I would return to Venice in 1984. I had less than stellar expectations and objectives this time out so instead focused on playing the American tourist. I know, it sounds like a brand of luggage and there were times on this trip that I did feel akin to baggage but at least this time I traveled lighter and left the tennis rackets at home along with that damn steamer truck that just about killed me six years earlier. The first person I met at the train station was her husband, Renzo. She had warned me that he might arrive a few minutes earlier than she so when this tall fellow with a wry smile walked straight up to me on the platform I knew instantly it was him. We both smiled and shook hands as Fiammetta arrived seconds later and formally introduced us. I'd always felt that Renzo was very accomodating, even cool, to allow someone to visit who had been so attracted to his wife when she was younger. We would either be great friends or he would end up killing me. I was betting on the former and the fact that I lived only tells you all what you need to know.

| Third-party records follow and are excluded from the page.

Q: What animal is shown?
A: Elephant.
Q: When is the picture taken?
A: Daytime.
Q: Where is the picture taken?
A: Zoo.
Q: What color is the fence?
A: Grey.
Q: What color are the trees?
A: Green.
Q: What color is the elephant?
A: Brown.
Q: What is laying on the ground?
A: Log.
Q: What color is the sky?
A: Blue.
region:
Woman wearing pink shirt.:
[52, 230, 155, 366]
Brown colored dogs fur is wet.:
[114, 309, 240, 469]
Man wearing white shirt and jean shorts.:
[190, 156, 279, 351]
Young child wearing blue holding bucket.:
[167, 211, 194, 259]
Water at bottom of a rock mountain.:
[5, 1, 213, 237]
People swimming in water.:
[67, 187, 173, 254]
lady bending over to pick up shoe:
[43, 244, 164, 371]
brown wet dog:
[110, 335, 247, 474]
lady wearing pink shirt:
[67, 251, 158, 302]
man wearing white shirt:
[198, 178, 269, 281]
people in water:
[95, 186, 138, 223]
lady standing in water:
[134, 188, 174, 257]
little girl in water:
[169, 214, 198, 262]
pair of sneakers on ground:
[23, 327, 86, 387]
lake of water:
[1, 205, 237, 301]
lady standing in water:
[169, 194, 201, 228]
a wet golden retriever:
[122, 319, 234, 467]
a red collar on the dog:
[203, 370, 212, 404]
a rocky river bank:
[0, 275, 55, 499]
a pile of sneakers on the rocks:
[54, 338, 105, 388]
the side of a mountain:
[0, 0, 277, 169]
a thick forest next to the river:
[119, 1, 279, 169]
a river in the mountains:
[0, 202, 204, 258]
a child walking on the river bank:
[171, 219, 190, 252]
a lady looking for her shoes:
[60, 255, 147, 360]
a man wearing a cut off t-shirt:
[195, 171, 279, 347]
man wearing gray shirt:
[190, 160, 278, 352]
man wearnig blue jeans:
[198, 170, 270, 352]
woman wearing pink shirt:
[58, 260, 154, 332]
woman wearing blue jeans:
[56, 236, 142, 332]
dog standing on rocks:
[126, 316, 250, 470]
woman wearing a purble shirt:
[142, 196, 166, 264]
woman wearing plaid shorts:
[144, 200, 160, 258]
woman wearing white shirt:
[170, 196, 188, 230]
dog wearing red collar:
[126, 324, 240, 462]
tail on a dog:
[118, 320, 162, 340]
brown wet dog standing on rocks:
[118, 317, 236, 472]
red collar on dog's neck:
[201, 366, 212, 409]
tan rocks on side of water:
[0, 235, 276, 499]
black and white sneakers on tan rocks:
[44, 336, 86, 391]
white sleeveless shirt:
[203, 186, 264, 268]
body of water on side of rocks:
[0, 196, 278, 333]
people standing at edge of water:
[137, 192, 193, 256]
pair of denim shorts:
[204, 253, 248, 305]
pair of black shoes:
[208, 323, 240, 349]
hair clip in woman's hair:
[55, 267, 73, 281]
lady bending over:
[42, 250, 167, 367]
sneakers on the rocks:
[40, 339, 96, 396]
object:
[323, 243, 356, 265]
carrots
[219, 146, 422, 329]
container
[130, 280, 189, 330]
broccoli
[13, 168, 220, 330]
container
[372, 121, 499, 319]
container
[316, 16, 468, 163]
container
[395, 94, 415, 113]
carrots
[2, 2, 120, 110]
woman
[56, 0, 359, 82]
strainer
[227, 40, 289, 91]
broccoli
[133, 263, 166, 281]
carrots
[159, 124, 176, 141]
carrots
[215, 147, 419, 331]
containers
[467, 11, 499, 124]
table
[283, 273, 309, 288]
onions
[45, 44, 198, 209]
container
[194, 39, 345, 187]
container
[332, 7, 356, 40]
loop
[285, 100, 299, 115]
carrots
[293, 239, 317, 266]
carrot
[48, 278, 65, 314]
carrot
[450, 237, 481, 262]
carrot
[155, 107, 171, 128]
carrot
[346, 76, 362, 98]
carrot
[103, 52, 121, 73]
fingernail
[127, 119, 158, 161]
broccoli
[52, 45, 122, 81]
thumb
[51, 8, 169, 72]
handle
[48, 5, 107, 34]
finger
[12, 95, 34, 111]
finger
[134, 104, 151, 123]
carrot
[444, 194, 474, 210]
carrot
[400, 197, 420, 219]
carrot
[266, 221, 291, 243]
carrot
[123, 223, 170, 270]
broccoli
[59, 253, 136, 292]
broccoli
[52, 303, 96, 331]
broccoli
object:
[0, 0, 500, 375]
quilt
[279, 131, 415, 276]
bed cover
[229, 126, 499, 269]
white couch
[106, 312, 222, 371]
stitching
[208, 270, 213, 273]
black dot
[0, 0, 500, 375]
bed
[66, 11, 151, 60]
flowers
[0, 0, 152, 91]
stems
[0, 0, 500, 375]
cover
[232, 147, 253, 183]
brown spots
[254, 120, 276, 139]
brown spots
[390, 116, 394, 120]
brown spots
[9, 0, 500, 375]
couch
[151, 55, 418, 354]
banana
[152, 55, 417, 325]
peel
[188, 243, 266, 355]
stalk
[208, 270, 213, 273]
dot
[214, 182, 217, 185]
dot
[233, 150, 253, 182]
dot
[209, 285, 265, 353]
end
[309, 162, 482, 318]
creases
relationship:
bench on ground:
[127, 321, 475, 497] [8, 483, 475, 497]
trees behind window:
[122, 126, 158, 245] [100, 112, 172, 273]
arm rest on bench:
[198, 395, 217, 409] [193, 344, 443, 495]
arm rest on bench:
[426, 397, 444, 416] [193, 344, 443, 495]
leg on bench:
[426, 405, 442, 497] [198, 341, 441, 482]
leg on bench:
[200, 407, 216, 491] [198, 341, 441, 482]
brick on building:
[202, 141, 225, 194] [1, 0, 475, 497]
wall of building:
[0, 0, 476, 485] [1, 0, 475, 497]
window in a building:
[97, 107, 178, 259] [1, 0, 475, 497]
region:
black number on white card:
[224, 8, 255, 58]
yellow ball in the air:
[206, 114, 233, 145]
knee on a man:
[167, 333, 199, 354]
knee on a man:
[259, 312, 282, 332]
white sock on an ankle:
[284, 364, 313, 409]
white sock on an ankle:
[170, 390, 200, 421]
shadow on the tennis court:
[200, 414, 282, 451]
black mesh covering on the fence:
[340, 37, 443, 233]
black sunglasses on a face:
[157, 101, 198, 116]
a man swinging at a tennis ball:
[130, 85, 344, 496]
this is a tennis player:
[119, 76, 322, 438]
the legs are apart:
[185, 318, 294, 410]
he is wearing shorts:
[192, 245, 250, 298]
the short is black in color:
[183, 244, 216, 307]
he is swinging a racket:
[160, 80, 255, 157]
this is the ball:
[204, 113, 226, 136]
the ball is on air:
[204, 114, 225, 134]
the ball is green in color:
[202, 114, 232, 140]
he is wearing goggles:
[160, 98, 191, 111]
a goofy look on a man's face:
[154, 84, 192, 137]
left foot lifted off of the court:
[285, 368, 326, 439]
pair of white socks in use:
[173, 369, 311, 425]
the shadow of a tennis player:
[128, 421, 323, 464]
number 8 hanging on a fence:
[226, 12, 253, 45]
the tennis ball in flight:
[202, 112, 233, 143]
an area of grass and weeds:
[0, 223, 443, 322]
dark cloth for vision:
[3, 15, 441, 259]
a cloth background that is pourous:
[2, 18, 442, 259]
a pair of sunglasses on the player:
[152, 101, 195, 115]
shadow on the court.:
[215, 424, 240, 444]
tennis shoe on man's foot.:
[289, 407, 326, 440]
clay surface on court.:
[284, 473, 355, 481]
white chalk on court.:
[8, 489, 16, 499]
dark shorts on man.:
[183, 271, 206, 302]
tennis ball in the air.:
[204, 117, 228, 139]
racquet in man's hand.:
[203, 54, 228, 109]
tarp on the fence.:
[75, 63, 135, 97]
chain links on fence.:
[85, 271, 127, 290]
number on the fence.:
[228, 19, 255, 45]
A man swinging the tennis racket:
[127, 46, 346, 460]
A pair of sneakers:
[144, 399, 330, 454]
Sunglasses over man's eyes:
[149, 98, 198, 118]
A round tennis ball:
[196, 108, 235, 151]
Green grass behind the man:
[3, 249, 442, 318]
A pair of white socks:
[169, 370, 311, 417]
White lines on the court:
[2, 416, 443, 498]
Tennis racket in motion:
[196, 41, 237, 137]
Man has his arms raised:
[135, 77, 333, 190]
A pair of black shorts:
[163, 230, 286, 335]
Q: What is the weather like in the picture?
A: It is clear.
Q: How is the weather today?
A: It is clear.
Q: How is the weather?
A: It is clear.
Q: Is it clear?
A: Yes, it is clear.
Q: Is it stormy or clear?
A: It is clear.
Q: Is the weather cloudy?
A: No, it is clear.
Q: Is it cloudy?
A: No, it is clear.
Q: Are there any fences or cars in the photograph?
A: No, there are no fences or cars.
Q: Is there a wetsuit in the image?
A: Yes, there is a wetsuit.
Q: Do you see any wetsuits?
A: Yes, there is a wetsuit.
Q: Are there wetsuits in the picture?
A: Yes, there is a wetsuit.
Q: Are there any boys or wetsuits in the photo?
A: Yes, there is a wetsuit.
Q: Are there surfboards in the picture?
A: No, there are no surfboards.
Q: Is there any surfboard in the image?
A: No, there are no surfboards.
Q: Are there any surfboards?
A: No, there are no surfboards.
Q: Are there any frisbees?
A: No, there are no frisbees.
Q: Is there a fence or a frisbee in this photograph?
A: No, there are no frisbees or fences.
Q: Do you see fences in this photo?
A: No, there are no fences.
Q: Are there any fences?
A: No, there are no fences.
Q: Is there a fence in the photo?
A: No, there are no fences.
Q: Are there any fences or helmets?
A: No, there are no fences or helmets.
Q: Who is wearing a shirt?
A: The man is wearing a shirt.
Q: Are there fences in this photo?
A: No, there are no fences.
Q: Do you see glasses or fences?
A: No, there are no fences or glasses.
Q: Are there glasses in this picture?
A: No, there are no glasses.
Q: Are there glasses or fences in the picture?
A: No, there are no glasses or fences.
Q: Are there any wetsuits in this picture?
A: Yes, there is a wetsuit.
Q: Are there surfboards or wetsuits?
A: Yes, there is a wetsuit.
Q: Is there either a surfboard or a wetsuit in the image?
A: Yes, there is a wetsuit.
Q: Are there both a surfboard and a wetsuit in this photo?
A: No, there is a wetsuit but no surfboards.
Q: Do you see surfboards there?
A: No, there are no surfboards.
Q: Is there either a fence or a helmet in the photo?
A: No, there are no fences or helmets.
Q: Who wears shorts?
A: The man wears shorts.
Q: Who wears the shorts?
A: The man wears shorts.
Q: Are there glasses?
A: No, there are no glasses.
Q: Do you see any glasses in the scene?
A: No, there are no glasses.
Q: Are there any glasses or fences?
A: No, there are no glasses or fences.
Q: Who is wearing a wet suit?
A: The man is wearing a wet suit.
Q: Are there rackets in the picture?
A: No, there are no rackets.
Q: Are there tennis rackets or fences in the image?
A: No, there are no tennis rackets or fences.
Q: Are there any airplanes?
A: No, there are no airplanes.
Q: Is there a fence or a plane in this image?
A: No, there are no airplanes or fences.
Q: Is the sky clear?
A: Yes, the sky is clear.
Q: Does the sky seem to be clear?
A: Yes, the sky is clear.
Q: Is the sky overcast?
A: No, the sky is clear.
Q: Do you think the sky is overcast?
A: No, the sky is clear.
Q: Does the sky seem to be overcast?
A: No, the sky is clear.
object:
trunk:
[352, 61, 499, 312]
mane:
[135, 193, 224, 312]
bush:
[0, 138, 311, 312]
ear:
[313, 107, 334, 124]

The three of us would stroll through the streets of Venice and Mestre just doing what Italians do in the summer... enjoy the warm nights with good friends and good food. It was on one of those nights that something jarring and yet wonderful happened for you must know already that this essay has little to do with my European adventures. It has more to do with grief, understanding it fully and what it means to another person close to you. We had been walking and laughing until we decided to go into an ice cream shop for some wonderful Italian gelato. The Italians are rightly proud of their gelati and will tell you all about it if you let them. Gelato is made in smaller batches and has a slightly more intense flavor than American ice cream so I was really looking forward to trying some. Fiammeta went into the shop while me and Renzo hesitated outside. I remember leaning against a bannister on the steps of the shop when suddenly Fiame came out of the shop quickly, holding her hand over her mouth. I said "What is it?" to Renzo and he whispered back "Her father". Yes. Of course. Her father. The handsome man in the suit that I had met at that tennis match six years earlier had passed away two years earlier but for Fiammeta it was like yesterday. What was it in that ice cream shop that had triggered her emotions? What did she see? Was it the memory of her father taking her out for gelato? A father who'd be unable to deny his little girl an ice cream cone on a summer night? I never did ask Fiammeta exactly what it was she saw in the shop nor do I intend to. Everyone is entitled to their secrets, but recently I did find out more about her father. I had been curious to know the character of a person that could engender such strong feelings of love and loss.

Her father had been born to a wealthy family but because his step father was Jewish his family had to flee Italy during World War Two only to return after the war. Despite his wealth and although she was an only child Fiammeta swears that she was never spoiled. But what father wouldn't dote on his daughter? She remembers how he allowed her to learn how to drive in his beloved Alfa Romeo 2000 when she was getting her driver's license. She now admits that it was much too fast a car for her but she loved it nonetheless. That's a picture I would dearly love to see, her father coaching her while she drives a very fast Italian sports car on two wheels. The horror!

I wrote this because I never really understood the loss that she felt for her father back in 1984. It wouldn't be until I lost mine nearly twenty years later that I really got it. Outside of being Italian our two fathers couldn't be more different. Hers was wealthy, mine was poor. She lost him when she was 22, Pop left this earth when I was 47. I was lucky to have him for so long... yet she would tell you that she was just as lucky. In her home Fiammeta displays a framed photograph of her father holding her in his arms when she was a little girl. I would stare at this old black and white photo for minutes at a time, wondering where he'd gone and wondering what kind of story his life could tell. I still don't know what it was that Fiammeta saw in that ice cream shop that night but maybe she'll tell me one day. I'd love to hear that story.